Gertler was sanctioned in 2017 by the US Treasury for
“hundreds of millions of dollars’ worth of opaque and corrupt mining and oil
deals” in Congo under the previous administration of President Joseph Kabila.
According to Andre Wameso, President Felix Tshisekedi’s
deputy chief of staff for economic matters, under the terms of the settlement,
Gertler will return assets potentially worth billions of dollars to the state
in exchange for the reimbursement of expenses and Congo’s assistance in
Gertler’s attempt to end the sanctions. Wameso declined to provide a copy of
the agreement, citing a confidentiality clause. A spokesman for Gertler’s
holding company Ventora also declined to provide a copy, saying its publication
was up to Congo and Gertler supported whatever decision the government made.
“We will say to the Americans we have no more problem with
Mr. Gertler,” Wameso said in an interview in the capital, Kinshasa, last week.
“There’s no obligation” for Congo to get Gertler off the sanctions list for the
rest of the settlement to take effect, he said.
Relinquish rights
Gertler first came to Congo in 1997 and struck up a
friendship with Kabila that led to billions of dollars worth of investments in
minerals and oil. He worked closely with mining giants Glencore Plc and
Eurasian Natural Resources Corp. — now part of Eurasian Resources Group — and
will retain his lucrative royalty streams in copper and cobalt projects owned
by the companies as part of the settlement.
Gertler’s relationship with the two firms led to trouble for
all three parties. Besides the complications caused by the companies’ ongoing
business relationships with a sanctioned person, ENRC and Glencore both face
investigations by the UK’s Serious Fraud Office into their conduct in Congo.
Glencore is also under investigation by the US Department of Justice. ENRC
denies any wrongdoing and has not been charged. Glencore is cooperating with
U.S. authorities.
Gertler also denies wrongdoing and has never been charged. A
spokesman for Ventora said the royalty streams for ERG’s Metalkol project and
Glencore’s Mutanda and KCC mines were acquired “in an entirely normal way.”

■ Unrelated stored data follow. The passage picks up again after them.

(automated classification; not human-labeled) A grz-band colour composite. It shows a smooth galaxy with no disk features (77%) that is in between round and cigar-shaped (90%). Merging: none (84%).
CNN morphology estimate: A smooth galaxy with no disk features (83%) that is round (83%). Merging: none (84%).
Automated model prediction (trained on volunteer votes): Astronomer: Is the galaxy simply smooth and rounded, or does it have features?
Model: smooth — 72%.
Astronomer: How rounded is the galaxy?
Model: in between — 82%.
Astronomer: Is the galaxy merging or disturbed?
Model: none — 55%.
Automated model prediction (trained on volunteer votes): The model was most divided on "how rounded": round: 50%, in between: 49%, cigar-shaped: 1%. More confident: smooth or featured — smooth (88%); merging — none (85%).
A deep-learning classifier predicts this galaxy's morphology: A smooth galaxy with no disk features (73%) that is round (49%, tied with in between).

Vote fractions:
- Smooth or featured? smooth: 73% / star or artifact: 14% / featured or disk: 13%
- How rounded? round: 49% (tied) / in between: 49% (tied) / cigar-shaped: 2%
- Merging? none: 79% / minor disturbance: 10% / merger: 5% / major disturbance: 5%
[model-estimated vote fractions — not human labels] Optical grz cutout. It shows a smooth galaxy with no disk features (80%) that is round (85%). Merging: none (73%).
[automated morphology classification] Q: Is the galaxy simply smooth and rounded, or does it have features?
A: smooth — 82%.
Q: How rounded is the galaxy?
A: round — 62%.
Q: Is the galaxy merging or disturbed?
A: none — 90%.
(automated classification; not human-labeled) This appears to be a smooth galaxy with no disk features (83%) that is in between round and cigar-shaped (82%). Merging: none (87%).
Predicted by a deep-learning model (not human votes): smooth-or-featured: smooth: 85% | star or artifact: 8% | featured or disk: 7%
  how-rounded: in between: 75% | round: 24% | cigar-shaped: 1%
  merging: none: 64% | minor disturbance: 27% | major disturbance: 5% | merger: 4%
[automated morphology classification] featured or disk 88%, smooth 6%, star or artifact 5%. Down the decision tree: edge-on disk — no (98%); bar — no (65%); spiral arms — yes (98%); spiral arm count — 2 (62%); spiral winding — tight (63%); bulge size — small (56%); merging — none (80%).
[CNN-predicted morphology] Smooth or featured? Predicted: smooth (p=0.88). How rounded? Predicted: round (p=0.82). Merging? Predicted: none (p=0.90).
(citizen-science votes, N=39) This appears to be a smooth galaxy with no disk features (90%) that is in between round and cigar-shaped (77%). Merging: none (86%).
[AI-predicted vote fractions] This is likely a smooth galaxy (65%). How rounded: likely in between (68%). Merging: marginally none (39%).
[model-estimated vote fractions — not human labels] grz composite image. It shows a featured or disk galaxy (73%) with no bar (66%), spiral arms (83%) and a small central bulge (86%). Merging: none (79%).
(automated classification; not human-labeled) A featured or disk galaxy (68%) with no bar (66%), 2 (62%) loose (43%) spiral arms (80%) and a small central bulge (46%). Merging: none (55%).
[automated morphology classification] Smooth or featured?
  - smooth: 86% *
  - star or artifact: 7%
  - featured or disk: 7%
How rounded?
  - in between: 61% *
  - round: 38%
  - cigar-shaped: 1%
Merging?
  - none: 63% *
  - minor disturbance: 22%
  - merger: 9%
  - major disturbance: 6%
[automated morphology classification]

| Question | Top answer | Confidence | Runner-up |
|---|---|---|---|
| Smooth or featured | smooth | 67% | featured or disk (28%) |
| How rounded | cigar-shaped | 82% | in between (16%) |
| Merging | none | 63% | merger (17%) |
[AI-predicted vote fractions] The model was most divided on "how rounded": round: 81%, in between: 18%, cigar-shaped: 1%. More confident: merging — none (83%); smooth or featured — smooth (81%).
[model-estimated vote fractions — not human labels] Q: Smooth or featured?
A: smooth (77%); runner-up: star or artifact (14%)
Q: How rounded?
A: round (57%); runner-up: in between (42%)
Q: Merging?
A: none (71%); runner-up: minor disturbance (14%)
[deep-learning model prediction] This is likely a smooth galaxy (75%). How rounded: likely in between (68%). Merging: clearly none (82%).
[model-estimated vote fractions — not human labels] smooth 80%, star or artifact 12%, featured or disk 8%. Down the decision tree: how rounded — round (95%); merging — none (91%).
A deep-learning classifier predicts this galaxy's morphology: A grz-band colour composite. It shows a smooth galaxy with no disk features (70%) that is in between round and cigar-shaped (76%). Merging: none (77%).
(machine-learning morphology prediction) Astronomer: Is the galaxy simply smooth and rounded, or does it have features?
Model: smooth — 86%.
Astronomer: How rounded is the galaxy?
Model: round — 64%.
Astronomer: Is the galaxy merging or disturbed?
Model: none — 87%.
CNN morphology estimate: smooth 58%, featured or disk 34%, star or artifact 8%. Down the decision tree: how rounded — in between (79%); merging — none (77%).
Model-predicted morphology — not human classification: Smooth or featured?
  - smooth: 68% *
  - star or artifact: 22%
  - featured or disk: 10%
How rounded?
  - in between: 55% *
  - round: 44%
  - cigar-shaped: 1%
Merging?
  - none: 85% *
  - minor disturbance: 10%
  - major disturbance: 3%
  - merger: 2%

Along with the two oil blocks, Gertler will also relinquish
rights to gold and iron-ore permits for about 240 million euros ($254 million)
in compensation for expenses, Wameso said last month.
Gertler will pay about 249 million euros to state miner
Gecamines for one of the royalty streams as part of the deal, which will be
mostly offset by a loan Gecamines took from Gertler in 2017 that is now valued
at 192 million euros with interest, Wameso previously said.
“This agreement comes at a considerable cost of about $2
billion to Mr. Gertler and his companies, but also ensures high potential
assets are not left in development limbo in international arbitration, which is
in no one’s interests,” the Ventora spokesman said.
The U.S. sanctions helped get Gertler to negotiate, Wameso
said.
“Dan Gertler didn’t do this because he’s an angel. He did
this because he was also under sanctions and his back was against the wall,”
Wameso said. “I wish the United States would sanction more people like that. It
would help the DRC make the same out-of-court settlement that it’s made with
Dan Gertler and get its assets back.”
NGOs object
Congo’s civil society has split over the agreement. About 30
representatives from various non-governmental organizations who met with Wameso
and other presidential advisers to discuss the deal earlier this month signed a
document seen by Bloomberg that was broadly supportive of the accord. Others
who attended the meeting have rejected the settlement as too generous to
Gertler and have criticized the government for not publishing the agreement.
A coalition of Congolese and international NGOs known as
Congo is Not for Sale called parts of the settlement “quasi-immoral” in a
statement last week, saying “that the agreement doesn’t include any
compensation for the enormous previous losses and damages suffered by the DRC
as a result of the acts of corruption for which Mr. Dan Gertler was
sanctioned,” losses it calculates at almost $2 billion.
“The refusal to publish this agreement by the government
risks setting a precedent that other companies will be able to refer to as a
model for not publishing agreements in the future,” thirty-two NGOs said in a
statement Friday under the banner of the Coalition for the Governance of Public
Enterprises.
Congolese law requires the publication of natural-resource
contracts, but not a settlement in an arbitration case, Wameso said.
“Full disclosure of the agreement is for the government of
the DRC, a sovereign country,” the spokesman for Ventora said. “We will support
whatever decision the DRC makes.”
Gertler has owned a number of assets that are not included
in the deal, including rights to zinc, copper and manganese projects that the
Ventora spokesman said he previously sold, leaving him with no physical assets
in the country. The spokesman didn’t provide more details about the sales.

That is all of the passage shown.